#### Data for the task
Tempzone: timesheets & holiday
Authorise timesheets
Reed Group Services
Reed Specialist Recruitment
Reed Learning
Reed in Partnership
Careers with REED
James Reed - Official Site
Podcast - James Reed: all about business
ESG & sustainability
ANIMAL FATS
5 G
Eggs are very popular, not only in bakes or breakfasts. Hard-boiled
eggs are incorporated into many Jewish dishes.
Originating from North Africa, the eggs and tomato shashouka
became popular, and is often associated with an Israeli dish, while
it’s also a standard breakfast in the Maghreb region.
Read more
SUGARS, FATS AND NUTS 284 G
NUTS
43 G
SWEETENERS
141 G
########
#### Data for the task
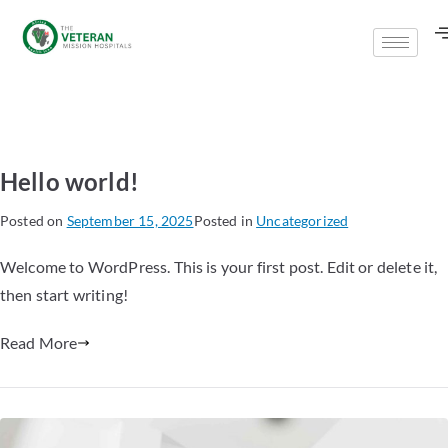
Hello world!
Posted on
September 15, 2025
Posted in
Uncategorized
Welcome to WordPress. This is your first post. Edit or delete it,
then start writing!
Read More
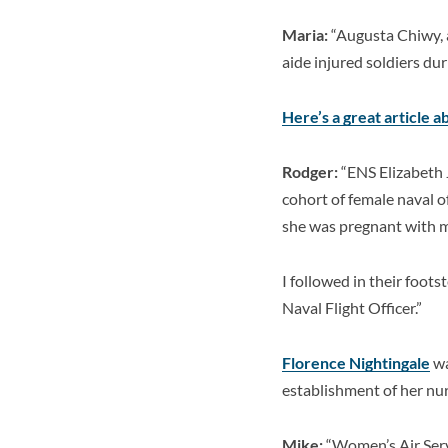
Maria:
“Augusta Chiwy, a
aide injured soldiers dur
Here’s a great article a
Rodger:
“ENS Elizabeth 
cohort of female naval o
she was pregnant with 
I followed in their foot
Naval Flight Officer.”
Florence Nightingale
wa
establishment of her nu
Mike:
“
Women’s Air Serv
########
■ **Task**: The required output is every line above that contains the string "with".

■ **Answer to this problem**:
Careers with REED
became popular, and is often associated with an Israeli dish, while
she was pregnant with 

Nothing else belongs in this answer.